I recently completed the online assessment for Hudson River Trading (HRT), and my biggest takeaway was this: the questions themselves were not impossible, but the time pressure was very real.
A lot of people assume HRT OAs are purely math-heavy or probability-focused, but my assessment was much more centered around coding implementation, algorithm efficiency, and handling edge cases under pressure. The problems still had a clear trading-firm flavor, but this round felt closer to strong engineering execution than pure quant math.
OA Timeline
I received the OA roughly one week after submitting my application. The platform was straightforward:
- Problem statement
- Built-in coding editor
- Custom test execution
- Final submission
Compared with firms like Jane Street or Citadel that sometimes include probability games, brain teasers, or mental math rounds early in the process, HRT felt much more direct—open the assessment and start coding immediately.
Question 1: Order Matching Engine Simulation
The first problem was heavily inspired by trading systems.
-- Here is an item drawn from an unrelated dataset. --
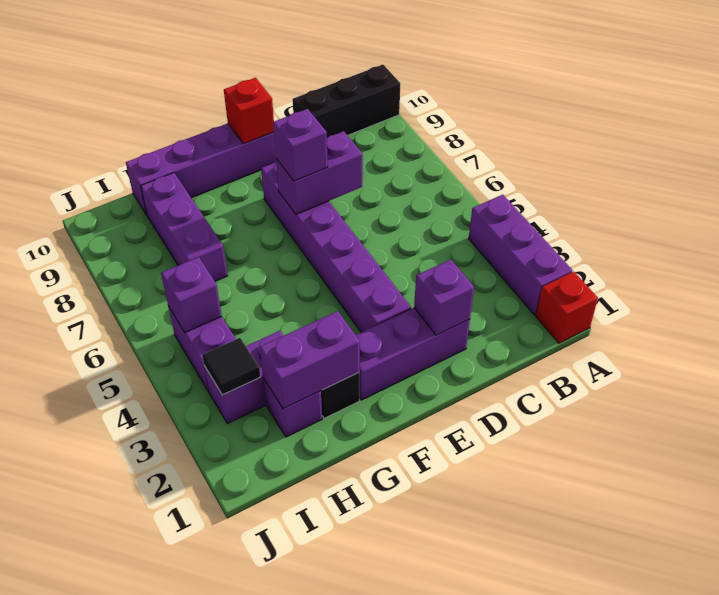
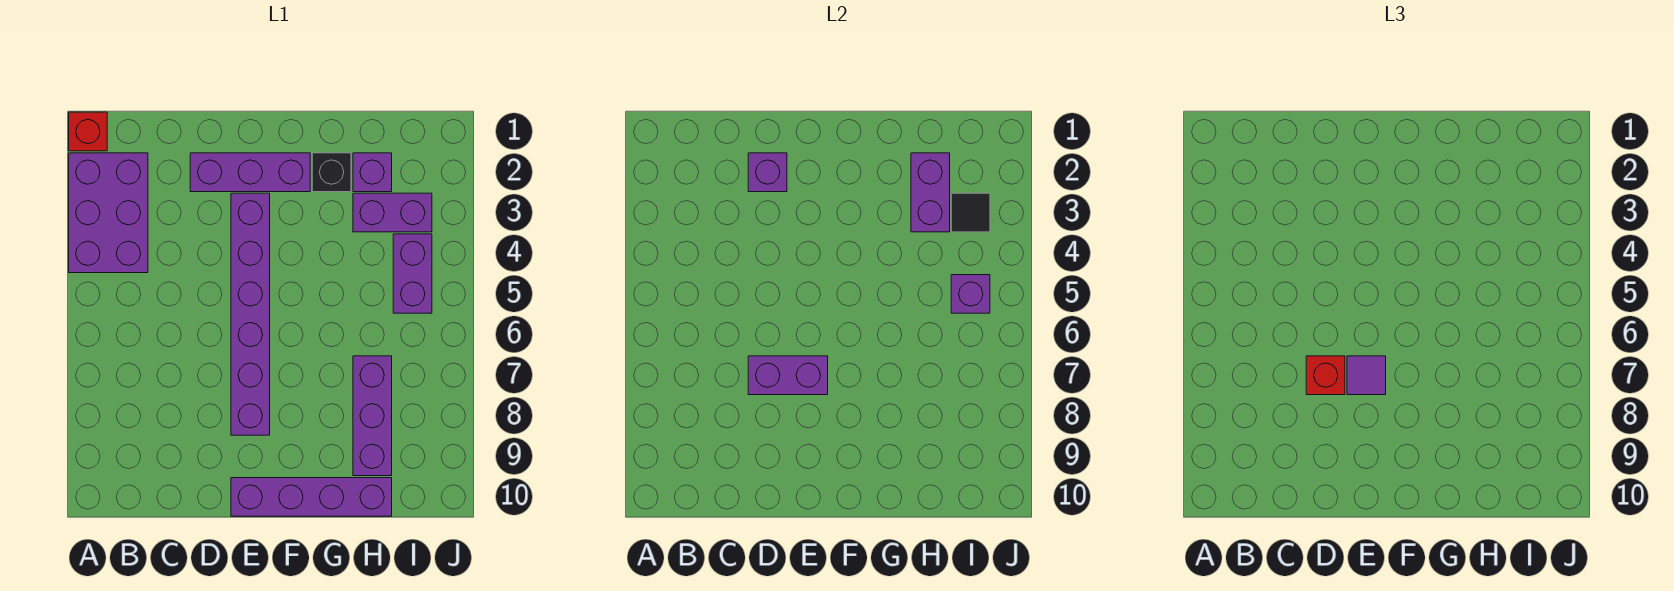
purple brick A2:A4 level 1 -> purple brick A2:B4 level 1
black brick A10:C10 level 1 -> none
purple brick E7 level 3 -> purple tile E7 level 3
red brick E10 level 2 -> red brick D7 level 3
purple brick G2:H2 level 2 -> purple brick H2:H3 level 2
You were given a stream of buy and sell orders with:
- Price
- Quantity
- Timestamp
- Order type
The task was to simulate an order matching engine:
- Buy orders match the lowest sell price first
- Sell orders match the highest buy price first
- If prices are equal, earlier timestamps have priority
- Return all remaining unmatched orders
Example input looked similar to:
buy 100 5 buy 101 3 sell 100 4 sell 99 2
At first glance, this looked like a basic heap problem, but the real difficulty came from implementation details:
- Partial fills
- Duplicate price handling
- Timestamp ordering
- Edge-case-heavy logic
I initially used sorted containers but quickly realized performance issues would appear on larger test cases.
The better approach was:
- Max heap for buy orders
- Min heap for sell orders
- Immediate matching on every new order
Overall complexity: O(n log n)
Question 2: Market Signal Profit Optimization
The second problem felt like a dynamic programming variation of stock trading problems.
You were given an array of market signals:
[4,2,8,1,6,9...]
You could perform a limited number of operations to maximize total profit under several constraints:
- Cooldown periods
- Transaction limits
- Switching costs
This felt harder than standard stock-buy-sell interview questions because multiple constraints interacted at the same time.
My initial greedy solution passed sample tests but failed hidden cases.
I eventually switched to a DP solution using states like:
dp[i][k][state]
Where state represented:
- Holding position
- Not holding
- Cooldown state
That ended up solving the hidden test failures.
What Made It Difficult?
The hardest part of the HRT OA wasn’t algorithm difficulty—it was speed.
- Fast implementation
- Debugging under time pressure
- Managing hidden edge cases
- Writing optimized code quickly
I spent nearly half the total time on question one alone, which made the second question much more stressful.
How It Compares to Other Trading Firms
Jane Street: More probability-heavy and game-focused
Citadel: More mixed between math and coding
HRT: Stronger emphasis on implementation quality
If you only practice standard LeetCode interview questions, HRT problems may feel unfamiliar because of their trading-system context.
Preparation Tips
I’d strongly recommend practicing:
- Heap simulations
- Order book problems
- Stock DP variations
- Binary search optimization
- Probability fundamentals
Reading interview experiences from HRT, Jane Street, Citadel, and Two Sigma can also help you recognize recurring patterns.
Final Thoughts
For trading firms like HRT, the OA is only the beginning. Later rounds may include:
- Technical interviews
- Probability rounds
- Low-latency systems discussions
- Behavioral interviews
The biggest lesson from this OA: the problems may look manageable, but execution speed matters a lot more than most candidates expect.